July 20, 1969: the Apollo 11 moon landing. Next year will be the 50th anniversary of that event and I’m sure there will be some celebrations, but I thought about it the other night when I was staring up at that big Full Moon.
I remember the day and the live broadcast on CBS, with commentary by Walter Cronkite and former astronaut Wally Schirra and live audio from Mission Control in Houston and the Apollo 11 astronauts.
I went online and check my facts and put on The Police’s non-historical song “Walking on the Moon” in the background. “Giant steps are what you take, walking on the moon…”
July 1969 was only about 8 years since the flight of the Russian cosmonaut Yuri Gagarin and then the American Alan Shepard that started the “space race.” President Kennedy made the challenge to put a man on the moon before the decade was out.
NASA had made a rather bold decision to send Apollo 8 all the way to the moon using the new massive Saturn V rocket. But they didn’t land. On July 16, Apollo 11 astronauts Neil Armstrong, Buzz Aldrin and Michael Collins blasted off from the Kennedy Space Center and 4 days later they would reach the Moon.
The Apollo 11 crew was Neil A. Armstrong, commander, Michael Collins, command module pilot and Edwin E. “Buzz” Aldrin Jr., lunar module pilot. I felt bad for Collins at the time because he didn’t get to actually step on the Moon.
I recall sitting in my New Jersey living room staring at the small black and white TC with its “rabbit ear” antenna that was pulling in a signal from CBS News in New York City, but I felt like it was getting a signal from the Moon.
I was 15. It was an eventful summer: Woodstock, the Manson murders, the Stonewall riots. We were a year out from the “Summer of Love.” I had been a year since my father had died.
In the summer of 1969, I was listening to my two new albums: The Who’s double album Tommy which launched a bunch of concept albums, and The Beatles’ Get Back which was a sad release because we knew The Beatles were done as a group. “Aquarius/Let the Sunshine in” by the Fifth Dimension was a pop hit version of the song from the radical Broadway musical Hair.
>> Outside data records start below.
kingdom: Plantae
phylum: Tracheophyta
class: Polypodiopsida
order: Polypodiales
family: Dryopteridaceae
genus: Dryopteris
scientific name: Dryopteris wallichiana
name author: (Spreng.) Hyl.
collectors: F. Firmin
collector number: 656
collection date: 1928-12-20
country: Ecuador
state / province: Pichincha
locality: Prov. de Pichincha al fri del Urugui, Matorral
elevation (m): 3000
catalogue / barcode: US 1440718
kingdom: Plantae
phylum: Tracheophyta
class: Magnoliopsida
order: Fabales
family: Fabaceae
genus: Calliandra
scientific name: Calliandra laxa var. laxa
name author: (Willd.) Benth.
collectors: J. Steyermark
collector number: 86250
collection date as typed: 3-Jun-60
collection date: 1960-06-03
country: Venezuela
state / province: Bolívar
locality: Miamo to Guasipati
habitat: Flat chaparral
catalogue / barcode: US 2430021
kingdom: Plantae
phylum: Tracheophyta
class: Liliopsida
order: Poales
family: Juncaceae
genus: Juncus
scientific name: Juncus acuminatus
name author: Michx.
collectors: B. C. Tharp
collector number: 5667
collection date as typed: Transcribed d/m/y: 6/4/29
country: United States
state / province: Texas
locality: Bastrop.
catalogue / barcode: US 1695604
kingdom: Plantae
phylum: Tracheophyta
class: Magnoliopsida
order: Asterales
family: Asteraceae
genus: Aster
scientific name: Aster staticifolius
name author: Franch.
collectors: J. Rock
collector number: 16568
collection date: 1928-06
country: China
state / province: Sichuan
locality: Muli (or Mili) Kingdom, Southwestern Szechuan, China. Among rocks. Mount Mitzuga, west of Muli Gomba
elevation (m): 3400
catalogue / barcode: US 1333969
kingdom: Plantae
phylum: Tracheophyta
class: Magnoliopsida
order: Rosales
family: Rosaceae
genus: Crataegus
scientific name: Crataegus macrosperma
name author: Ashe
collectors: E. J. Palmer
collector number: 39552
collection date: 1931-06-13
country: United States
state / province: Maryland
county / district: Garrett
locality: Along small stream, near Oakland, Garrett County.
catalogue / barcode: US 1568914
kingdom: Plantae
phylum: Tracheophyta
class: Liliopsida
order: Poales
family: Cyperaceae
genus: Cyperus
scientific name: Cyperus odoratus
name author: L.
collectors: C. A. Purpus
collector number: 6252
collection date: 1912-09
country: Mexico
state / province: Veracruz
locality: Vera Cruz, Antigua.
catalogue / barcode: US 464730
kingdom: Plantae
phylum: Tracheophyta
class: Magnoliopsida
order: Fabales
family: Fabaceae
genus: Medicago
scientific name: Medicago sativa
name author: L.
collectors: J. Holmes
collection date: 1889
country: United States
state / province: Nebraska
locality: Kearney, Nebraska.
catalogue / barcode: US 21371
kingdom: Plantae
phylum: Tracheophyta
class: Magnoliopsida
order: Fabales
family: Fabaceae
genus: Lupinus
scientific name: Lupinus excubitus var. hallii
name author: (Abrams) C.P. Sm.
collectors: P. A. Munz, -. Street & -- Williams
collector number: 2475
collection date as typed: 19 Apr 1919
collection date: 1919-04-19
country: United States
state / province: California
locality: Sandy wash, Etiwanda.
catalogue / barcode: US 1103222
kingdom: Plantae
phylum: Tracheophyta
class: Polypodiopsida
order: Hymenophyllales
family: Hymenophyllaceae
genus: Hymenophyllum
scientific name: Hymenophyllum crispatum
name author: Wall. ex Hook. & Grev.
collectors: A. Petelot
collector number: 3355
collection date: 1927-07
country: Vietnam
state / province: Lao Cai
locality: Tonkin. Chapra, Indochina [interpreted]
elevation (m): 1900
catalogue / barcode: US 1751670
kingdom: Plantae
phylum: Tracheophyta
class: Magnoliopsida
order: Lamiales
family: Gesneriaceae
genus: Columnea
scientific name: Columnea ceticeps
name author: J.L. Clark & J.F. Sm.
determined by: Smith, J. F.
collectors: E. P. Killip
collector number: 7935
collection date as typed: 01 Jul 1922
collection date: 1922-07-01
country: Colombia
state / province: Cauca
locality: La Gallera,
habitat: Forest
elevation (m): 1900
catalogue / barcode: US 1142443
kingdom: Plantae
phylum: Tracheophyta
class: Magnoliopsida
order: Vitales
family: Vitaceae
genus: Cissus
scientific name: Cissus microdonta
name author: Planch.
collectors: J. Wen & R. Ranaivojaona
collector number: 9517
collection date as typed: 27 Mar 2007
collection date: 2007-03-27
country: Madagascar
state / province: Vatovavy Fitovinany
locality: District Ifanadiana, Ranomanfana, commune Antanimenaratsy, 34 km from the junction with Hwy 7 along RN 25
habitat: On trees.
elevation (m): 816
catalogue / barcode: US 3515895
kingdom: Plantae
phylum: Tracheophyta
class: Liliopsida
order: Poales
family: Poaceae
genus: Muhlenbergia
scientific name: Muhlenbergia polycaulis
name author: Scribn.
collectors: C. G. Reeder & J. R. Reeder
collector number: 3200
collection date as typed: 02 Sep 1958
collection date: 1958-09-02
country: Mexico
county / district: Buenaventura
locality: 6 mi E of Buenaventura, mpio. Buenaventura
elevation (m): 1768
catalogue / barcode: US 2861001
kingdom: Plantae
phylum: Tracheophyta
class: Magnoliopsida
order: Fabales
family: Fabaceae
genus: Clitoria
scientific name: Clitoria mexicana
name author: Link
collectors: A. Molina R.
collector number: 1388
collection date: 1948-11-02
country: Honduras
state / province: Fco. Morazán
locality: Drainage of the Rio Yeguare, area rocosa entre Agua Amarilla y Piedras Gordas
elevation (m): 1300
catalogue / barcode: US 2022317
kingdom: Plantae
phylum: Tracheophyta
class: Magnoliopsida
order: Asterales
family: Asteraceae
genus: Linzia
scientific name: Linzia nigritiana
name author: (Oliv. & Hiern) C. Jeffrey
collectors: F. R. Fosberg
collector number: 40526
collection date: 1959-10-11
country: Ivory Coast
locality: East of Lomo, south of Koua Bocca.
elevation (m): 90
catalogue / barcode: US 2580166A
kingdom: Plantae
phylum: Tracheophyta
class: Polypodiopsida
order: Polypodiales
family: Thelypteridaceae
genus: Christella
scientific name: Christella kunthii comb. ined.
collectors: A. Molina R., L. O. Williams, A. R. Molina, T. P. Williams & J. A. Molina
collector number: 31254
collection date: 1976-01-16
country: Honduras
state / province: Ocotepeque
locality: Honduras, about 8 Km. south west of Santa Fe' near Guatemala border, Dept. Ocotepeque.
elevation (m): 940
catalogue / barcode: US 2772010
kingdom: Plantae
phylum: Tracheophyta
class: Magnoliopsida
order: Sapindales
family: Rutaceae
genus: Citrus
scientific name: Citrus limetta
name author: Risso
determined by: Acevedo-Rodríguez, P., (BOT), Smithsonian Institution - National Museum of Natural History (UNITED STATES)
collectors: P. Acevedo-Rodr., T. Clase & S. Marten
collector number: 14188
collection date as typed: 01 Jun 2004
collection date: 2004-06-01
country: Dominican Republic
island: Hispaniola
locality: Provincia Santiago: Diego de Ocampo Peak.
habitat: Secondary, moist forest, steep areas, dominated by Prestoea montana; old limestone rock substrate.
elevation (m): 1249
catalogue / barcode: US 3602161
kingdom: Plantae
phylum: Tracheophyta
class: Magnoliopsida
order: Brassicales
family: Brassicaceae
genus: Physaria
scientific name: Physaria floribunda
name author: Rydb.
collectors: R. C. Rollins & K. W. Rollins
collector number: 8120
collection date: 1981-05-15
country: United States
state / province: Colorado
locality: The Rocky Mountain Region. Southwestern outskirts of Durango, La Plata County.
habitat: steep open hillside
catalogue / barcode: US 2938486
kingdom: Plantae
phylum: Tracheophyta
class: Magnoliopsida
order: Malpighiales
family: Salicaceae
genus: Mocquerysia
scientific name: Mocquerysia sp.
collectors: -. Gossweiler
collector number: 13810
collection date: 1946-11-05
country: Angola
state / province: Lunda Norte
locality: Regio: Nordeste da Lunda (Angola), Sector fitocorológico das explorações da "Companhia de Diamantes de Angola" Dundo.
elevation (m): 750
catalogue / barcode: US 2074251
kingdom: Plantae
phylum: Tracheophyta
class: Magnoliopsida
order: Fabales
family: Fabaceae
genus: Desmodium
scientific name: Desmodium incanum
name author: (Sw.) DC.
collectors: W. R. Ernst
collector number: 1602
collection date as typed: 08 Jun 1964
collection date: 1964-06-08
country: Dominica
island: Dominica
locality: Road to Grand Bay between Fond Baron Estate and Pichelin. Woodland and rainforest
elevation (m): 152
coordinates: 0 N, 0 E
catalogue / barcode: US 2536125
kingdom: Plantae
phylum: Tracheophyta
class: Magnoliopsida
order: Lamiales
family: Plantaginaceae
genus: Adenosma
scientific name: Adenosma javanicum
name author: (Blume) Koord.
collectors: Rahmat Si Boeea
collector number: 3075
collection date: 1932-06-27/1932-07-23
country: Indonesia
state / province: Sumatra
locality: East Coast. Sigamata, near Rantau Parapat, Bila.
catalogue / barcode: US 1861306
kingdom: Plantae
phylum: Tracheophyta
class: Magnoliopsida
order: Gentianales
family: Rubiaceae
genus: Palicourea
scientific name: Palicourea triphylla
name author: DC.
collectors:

I finally got to see the film Midnight Cowboy which made a big impression on me. John Schlesinger’s film starring Jon Voight and Dustin Hoffman was released with the dreaded X rating. I had to wait until there was a lazy teenager in the local theater box office who didn’t care if I bought a ticket. That year i also saw two other films that influenced me in very different ways: Butch Cassidy and the Sundance Kid and Easy Rider.
I know there are people who still say that the moon landing was faked. I suspect some of that silliness comes from the fact that CBS News did use animation and simulations in their coverage and labeled them as such. No one could transmit live video footage from the moon, so CBS made their own animations and a mockup model so viewers could see something and get an idea of what was happening on the moon.
There is also the actual film footage of the lunar landing and walk from the 16mm film cameras mounted on the module that landed on the Moon and from the window video camera onboard Apollo 11’s Lunar Module “Eagle.” But much of that footage didn’t get to us until they returned to Earth.
It as a tense program to watch. Neil Armstrong’s heart rate peaked at 150 beats per minute at landing, as compared to his resting heart rate of 60 bpm. At around 10 minutes to landing, the astronauts link to Mission Control cut out briefly, which was a terrifying moment.
It is worth noting for people who did not live through that era that there were also intermittent program alarms and error codes from the rather primitive computers on board and even back in Houston. The Lunar Module’s computer only had 4KB of memory. This article takes up more than 4KB. As is often pointed out, your smartphone is several thousand times more powerful than the spacecraft’s computer.
I added some video below and you can see the CBS animation showing the fake LM landing on the fake Moon before the actual landing. They didn’t actually sync up with the real landing, so when Buzz Aldrin says “engine stop,” the animation had already landed us based on the scheduled landing time.
Armstrong and Aldrin walked around and collected samples for two hours. They returned safely to Earth.
Twelve astronauts walked on the Moon’s surface. Six of those drove Lunar Roving Vehicles on the Moon. Three astronauts flew to the Moon twice, of which two landed. None landed on the Moon more than once. None were women, so there is still history to be made.
The nine Apollo missions to the Moon occurred between December 1968 and December 1972. Gene Cernan, commander of the last Apollo mission left the lunar surface with these words: “We leave as we came and, God willing, as we shall return, with peace, and hope for all mankind.”
The “Summer of Love” was past. Vietnam was in at full power and my draft registration and draft lottery was a few years away. August 15-18 would be Woodstock. I started out for the festival but hit a ton of traffic and NY State Troopers who discouraged us and so we headed home. I wasn’t one of the nearly 400,000 people who showed up at a farm in Bethel, New York and saw Jimi Hendrix, the Who, the Grateful Dead, Janis Joplin, Jefferson Airplane and so many others.
The events of 1969 would help define that era.